6 thoughts on “Chaplain idea an insult to youth”

  1. Hope it’s not another excuse to promote Christian or ‘quiet Australian’ values to deflect from our policy inaction on climate change, environment and fossil fuel emissions? If I was younger I would be very concerned observing the same, yet the government’s solution is inflicting more religion on a less religious youth?

    Agree with Voyage au bout de la nuit on ageing voter demographics i.e. oldies and baby boomers, with their propensity to vote for the LNP, although the latter is lacking in robust environmental and/or fossil fuel policies, but firewall pensions, self funded retiree tax breaks and health care.

    Any growth in our permanent population i.e. excluding temporary resident churn over, is from neither fertility nor permanent immigration, but better health outcomes and longevity for the older demographics; replicated round the world but not understood (preference for focusing upon undefined ‘immigration’).

    Similar elsewhere i.e. ageing populations, dominated by a monocultural and less educated cohort, with short term horizons, while the same median voter ages in regions are approaching retirement age, versus younger demographics (of whom many emigrate from regions); this dynamic can be found amongst many Central Eastern European nations.

    Meanwhile older demographics are catered to and manipulated by legacy media and nativist authoritarian governments promoting Christianity, anti-immigrant sentiment and ‘pensioner populism’ on sociocultural issues aka the US GOP for supposedly more permanence in power…..

  2. Instead of relying on a book written about experiences 2,000 years ago, politicians should just look at the upward trend of atmospheric CO2 recorded at Mauna Loa observatory since 1959. In 1959 it was 316ppm, in July 2021 417ppm.
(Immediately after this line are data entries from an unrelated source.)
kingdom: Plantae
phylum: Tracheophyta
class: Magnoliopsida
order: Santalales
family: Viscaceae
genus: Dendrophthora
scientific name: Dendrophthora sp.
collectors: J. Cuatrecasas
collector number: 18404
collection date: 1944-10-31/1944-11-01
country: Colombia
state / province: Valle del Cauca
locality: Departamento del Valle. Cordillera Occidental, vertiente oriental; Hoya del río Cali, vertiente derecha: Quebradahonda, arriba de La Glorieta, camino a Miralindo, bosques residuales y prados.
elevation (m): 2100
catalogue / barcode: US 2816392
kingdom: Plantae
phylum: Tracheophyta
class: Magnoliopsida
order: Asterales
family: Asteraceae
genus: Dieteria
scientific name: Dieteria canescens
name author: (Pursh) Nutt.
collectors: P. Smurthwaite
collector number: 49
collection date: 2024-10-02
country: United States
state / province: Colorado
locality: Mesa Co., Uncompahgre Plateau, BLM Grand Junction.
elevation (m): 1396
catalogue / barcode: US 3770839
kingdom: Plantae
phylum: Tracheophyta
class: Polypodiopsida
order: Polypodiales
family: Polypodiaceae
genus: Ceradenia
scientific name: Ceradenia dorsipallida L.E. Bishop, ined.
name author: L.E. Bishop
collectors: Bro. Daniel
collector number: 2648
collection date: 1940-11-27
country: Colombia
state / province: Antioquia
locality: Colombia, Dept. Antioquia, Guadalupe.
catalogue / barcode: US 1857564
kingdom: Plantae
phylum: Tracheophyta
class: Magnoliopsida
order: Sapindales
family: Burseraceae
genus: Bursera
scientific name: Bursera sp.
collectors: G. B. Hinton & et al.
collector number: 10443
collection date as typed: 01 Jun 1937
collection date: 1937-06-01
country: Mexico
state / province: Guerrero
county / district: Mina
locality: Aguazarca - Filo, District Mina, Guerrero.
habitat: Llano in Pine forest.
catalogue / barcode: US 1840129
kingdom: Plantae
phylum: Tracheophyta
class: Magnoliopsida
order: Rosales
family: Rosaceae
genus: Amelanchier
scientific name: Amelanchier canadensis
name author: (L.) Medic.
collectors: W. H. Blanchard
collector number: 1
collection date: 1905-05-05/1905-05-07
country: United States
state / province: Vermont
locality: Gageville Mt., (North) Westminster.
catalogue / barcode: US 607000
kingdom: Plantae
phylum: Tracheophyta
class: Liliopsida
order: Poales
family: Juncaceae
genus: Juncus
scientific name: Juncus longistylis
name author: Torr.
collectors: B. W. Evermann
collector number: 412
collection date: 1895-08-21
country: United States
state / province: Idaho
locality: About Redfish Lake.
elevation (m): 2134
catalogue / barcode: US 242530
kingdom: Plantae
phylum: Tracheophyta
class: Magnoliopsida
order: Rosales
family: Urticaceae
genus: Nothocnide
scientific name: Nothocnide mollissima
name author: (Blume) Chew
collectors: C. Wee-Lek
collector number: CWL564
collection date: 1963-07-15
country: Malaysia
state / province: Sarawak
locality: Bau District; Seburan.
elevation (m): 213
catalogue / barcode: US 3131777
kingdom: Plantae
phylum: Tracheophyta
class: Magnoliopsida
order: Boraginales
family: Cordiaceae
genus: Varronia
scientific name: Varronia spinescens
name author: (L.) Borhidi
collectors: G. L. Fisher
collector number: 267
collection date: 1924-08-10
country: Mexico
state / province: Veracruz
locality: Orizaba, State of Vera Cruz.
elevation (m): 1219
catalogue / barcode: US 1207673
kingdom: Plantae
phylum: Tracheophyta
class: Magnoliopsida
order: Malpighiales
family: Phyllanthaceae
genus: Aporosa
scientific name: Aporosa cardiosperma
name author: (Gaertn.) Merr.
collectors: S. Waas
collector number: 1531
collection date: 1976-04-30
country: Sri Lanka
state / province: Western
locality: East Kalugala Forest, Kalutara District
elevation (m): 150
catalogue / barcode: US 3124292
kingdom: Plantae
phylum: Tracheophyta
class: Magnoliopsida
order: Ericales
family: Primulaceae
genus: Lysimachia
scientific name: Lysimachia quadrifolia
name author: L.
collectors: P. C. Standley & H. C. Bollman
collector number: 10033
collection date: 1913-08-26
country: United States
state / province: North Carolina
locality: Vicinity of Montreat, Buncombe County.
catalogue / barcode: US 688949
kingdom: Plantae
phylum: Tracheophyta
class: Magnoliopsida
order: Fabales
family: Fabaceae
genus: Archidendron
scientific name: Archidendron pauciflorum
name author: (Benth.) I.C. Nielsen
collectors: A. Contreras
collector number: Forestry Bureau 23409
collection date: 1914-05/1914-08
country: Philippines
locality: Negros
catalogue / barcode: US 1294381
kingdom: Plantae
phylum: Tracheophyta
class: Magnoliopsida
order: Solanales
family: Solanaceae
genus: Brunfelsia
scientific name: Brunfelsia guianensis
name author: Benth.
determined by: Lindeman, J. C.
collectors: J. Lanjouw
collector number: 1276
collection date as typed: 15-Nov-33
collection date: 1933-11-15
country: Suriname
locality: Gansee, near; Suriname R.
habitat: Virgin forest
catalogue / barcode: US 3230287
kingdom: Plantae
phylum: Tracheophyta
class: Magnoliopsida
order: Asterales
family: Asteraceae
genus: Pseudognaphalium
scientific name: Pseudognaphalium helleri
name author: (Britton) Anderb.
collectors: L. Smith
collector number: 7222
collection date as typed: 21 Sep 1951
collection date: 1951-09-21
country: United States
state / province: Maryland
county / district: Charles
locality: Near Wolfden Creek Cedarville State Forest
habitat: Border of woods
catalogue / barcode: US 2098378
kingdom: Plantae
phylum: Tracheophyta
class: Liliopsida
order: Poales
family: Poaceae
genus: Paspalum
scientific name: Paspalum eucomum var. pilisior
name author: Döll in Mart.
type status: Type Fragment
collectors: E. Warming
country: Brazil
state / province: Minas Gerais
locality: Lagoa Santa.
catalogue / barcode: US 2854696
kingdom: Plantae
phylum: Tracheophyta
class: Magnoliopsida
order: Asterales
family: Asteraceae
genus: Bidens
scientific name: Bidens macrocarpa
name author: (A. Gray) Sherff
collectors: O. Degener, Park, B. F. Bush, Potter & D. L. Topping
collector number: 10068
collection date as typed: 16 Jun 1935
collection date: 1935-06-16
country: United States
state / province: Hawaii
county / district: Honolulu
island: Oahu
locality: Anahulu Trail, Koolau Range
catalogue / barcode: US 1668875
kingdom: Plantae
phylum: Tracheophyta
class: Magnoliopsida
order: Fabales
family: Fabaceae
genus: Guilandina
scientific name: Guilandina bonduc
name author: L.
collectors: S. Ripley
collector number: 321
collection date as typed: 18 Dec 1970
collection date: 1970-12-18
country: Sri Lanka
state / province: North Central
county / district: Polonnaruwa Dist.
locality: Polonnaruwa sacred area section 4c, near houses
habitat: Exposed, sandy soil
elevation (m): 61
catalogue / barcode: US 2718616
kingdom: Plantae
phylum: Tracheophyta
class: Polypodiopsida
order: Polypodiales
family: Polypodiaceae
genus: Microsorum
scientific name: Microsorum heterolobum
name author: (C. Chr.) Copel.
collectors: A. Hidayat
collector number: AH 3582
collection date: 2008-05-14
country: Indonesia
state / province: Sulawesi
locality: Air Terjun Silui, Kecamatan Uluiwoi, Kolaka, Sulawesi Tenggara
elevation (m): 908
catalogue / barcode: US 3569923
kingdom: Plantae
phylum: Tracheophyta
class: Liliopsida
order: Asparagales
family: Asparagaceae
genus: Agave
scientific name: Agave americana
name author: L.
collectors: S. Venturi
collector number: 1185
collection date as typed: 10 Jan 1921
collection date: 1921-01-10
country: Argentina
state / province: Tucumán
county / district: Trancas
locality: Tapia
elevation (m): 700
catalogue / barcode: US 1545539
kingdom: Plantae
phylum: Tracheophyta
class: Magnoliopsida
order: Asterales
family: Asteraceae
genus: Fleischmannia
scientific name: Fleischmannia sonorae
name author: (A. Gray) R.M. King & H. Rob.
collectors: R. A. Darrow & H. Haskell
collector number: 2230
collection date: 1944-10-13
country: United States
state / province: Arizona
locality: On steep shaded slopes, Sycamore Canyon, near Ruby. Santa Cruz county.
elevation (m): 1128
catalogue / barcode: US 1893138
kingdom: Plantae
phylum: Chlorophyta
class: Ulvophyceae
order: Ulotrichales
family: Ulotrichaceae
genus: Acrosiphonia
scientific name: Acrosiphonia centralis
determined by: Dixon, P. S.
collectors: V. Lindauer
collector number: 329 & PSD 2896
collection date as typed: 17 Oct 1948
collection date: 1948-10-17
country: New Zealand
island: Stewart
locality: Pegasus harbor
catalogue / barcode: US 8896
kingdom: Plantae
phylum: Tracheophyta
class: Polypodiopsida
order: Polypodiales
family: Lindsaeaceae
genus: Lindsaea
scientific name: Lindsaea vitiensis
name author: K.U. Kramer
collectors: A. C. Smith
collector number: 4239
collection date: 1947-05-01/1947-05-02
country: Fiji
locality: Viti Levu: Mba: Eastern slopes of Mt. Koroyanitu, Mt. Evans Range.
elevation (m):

It has increased from 414.6ppm in July 2020, by 2.3ppm, to 416.96ppm in July 2021. How can a religious chaplain reverse this trend?

  3. Brilliant Crispin, you hit the nail squarely on the head once more.
    I fear there are political representatives who believe a few prayers and a happy clapper sing-along will solve all our woes. Thankfully well informed, smart young people are not buying it.

  4. The irony-paradox is that sermonosing finger-pointing chaplains is likely to alienate the kids and make them less religious. Right of entry classes at our school in NSW was an opportunity to copy homework, pass notes around and give the Rabbi as much flack as we could by pointing out the flaws and contradictions in his teachings. My kids tell me it’s still the same. Bring on the chaplaincies! Ha! Ha! Wishing your Jewish readers a sweet and joyful year free of Covid, Anti-Vaxxers and the current Liberal-National government. And wishing the same to your non-Jewish readers and yourself, Crispin.

  5. Unfortunately, at the 2019 election (as per aph statistics) 59% of those aged 65 years and over voted for the LNP. In addition, a further 10% of this age group voted for minor parties like One Nation. These were the ones wooed with fear campaigns on the loss of franking credits and negative gearing together with “death taxes”. Whilst true the under 35 years group voted strongly towards the Greens and ALP it is the older demographic that needs to stand and be counted on behalf of their children and grandchildren.

  6. I can’t wait to see the Labour in command! Hopefully, it will stop coal, gas, fuel turbines and give every house a fan and a solar panel to supply electricity. Hospitals will get a bigger fan and more solar, on their parking places, obsoletes . Prime Minister Morrison has to govern in real life, not in the utopic world of the eolian and solar kingdom. The Germans decide to stop their nuclear turbines and guess, they ask the naughty French the sell them nuclear tainted electricity!